§ **INSTRUCTION**
Please pick out each line in the items below that contains the string "ctee".

§ **MATERIAL SHOWN**
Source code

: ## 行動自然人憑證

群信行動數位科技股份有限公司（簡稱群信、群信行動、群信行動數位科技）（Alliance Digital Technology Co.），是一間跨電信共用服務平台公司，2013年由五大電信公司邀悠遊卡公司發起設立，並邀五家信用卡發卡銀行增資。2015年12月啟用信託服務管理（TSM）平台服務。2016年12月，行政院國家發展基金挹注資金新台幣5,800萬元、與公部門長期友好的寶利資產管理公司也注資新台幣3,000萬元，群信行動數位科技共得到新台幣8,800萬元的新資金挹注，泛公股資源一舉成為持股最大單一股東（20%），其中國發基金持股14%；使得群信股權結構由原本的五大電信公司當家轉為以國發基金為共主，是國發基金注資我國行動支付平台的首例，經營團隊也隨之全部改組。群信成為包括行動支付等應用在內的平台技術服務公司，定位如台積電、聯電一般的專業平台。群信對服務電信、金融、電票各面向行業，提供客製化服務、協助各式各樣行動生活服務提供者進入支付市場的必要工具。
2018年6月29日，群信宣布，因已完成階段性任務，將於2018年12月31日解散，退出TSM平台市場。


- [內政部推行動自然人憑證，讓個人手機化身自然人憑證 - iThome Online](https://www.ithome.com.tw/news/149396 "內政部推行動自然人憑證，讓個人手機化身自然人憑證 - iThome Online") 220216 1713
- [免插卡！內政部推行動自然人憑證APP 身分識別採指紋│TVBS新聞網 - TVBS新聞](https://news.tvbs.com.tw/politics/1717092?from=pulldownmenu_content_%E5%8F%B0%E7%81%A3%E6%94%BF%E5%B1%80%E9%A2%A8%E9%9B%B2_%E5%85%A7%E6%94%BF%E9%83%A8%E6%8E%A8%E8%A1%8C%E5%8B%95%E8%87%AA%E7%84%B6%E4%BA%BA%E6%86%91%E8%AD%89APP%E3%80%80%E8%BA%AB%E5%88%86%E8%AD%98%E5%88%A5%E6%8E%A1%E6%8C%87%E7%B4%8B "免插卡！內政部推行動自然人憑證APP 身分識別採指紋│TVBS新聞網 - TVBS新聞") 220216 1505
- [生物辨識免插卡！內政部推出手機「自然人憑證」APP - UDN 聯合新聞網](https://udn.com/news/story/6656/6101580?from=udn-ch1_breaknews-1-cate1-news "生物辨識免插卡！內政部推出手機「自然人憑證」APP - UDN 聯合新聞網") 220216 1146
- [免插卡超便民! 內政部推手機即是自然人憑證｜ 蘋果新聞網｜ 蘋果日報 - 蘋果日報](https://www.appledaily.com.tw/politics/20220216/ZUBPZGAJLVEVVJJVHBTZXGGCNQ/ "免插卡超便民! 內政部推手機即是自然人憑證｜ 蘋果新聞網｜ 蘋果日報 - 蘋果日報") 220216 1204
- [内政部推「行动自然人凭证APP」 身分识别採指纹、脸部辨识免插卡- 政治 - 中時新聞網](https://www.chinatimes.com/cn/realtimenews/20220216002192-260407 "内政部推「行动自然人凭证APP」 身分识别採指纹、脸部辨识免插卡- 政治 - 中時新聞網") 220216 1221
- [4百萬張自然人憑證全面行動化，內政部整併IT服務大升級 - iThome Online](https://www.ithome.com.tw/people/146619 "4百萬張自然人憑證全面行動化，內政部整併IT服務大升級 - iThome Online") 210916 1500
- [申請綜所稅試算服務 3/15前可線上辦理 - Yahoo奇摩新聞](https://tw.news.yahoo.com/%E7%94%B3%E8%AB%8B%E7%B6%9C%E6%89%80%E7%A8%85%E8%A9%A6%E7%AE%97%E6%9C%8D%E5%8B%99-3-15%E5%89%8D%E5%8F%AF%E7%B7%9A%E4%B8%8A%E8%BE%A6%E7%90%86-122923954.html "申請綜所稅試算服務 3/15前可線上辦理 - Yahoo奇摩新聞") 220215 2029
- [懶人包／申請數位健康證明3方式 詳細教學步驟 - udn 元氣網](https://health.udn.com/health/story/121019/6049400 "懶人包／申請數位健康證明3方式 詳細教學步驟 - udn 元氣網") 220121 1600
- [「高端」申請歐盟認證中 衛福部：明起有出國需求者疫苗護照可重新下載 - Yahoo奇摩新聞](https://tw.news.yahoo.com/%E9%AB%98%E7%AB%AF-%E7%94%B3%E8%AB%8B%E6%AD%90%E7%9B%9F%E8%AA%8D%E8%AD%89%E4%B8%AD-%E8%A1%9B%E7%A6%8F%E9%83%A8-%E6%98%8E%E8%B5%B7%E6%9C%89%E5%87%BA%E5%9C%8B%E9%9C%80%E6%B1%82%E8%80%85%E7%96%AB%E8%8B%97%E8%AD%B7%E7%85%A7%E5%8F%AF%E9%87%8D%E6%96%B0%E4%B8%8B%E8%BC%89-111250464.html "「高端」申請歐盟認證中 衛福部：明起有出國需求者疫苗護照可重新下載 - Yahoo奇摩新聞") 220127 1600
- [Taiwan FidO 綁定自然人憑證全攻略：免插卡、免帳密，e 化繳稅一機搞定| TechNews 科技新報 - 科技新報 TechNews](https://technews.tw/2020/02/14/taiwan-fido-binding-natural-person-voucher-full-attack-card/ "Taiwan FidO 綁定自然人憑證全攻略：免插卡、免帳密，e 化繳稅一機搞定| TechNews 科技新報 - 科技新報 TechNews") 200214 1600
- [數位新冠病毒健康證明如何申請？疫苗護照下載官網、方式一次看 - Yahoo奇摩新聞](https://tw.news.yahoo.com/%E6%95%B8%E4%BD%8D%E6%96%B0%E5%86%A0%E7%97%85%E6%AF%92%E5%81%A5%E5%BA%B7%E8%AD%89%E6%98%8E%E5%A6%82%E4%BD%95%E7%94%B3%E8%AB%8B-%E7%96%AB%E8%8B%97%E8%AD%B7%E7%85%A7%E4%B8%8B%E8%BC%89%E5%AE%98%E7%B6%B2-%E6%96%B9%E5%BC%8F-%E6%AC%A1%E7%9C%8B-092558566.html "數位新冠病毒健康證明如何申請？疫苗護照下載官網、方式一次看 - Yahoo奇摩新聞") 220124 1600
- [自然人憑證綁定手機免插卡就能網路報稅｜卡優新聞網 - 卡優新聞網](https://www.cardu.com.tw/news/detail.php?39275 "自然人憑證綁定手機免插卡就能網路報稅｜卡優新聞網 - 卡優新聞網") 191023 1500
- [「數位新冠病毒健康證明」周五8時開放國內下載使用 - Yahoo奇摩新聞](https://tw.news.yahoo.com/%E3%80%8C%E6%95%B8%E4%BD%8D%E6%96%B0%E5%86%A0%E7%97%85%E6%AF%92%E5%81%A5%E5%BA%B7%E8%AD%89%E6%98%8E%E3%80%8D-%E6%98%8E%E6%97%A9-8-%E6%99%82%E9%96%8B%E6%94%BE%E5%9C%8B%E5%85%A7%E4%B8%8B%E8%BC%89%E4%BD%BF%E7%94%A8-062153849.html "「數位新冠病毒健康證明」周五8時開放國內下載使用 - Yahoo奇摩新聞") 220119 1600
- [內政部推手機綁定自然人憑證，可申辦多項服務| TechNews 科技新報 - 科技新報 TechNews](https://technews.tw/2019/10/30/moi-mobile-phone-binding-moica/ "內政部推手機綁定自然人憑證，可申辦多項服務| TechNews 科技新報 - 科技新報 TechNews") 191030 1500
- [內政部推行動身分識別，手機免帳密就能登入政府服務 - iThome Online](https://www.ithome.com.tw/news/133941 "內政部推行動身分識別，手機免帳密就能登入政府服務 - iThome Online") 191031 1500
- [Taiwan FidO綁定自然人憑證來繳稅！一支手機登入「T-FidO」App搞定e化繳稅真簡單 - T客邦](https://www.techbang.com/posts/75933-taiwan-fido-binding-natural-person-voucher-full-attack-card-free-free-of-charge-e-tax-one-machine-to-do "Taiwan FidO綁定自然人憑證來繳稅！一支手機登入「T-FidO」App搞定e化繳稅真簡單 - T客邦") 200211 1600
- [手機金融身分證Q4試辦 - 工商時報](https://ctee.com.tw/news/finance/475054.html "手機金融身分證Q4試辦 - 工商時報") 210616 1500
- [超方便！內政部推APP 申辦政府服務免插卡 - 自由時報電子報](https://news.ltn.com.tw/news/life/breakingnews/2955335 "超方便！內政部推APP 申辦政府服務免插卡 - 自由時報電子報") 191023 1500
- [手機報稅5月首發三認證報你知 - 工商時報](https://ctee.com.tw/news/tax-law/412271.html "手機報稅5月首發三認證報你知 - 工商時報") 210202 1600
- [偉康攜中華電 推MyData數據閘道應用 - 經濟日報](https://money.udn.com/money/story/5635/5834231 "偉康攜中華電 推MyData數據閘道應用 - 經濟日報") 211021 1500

§ **EXPECTED ANSWER**
- [手機金融身分證Q4試辦 - 工商時報](https://ctee.com.tw/news/finance/475054.html "手機金融身分證Q4試辦 - 工商時報") 210616 1500
- [手機報稅5月首發三認證報你知 - 工商時報](https://ctee.com.tw/news/tax-law/412271.html "手機報稅5月首發三認證報你知 - 工商時報") 210202 1600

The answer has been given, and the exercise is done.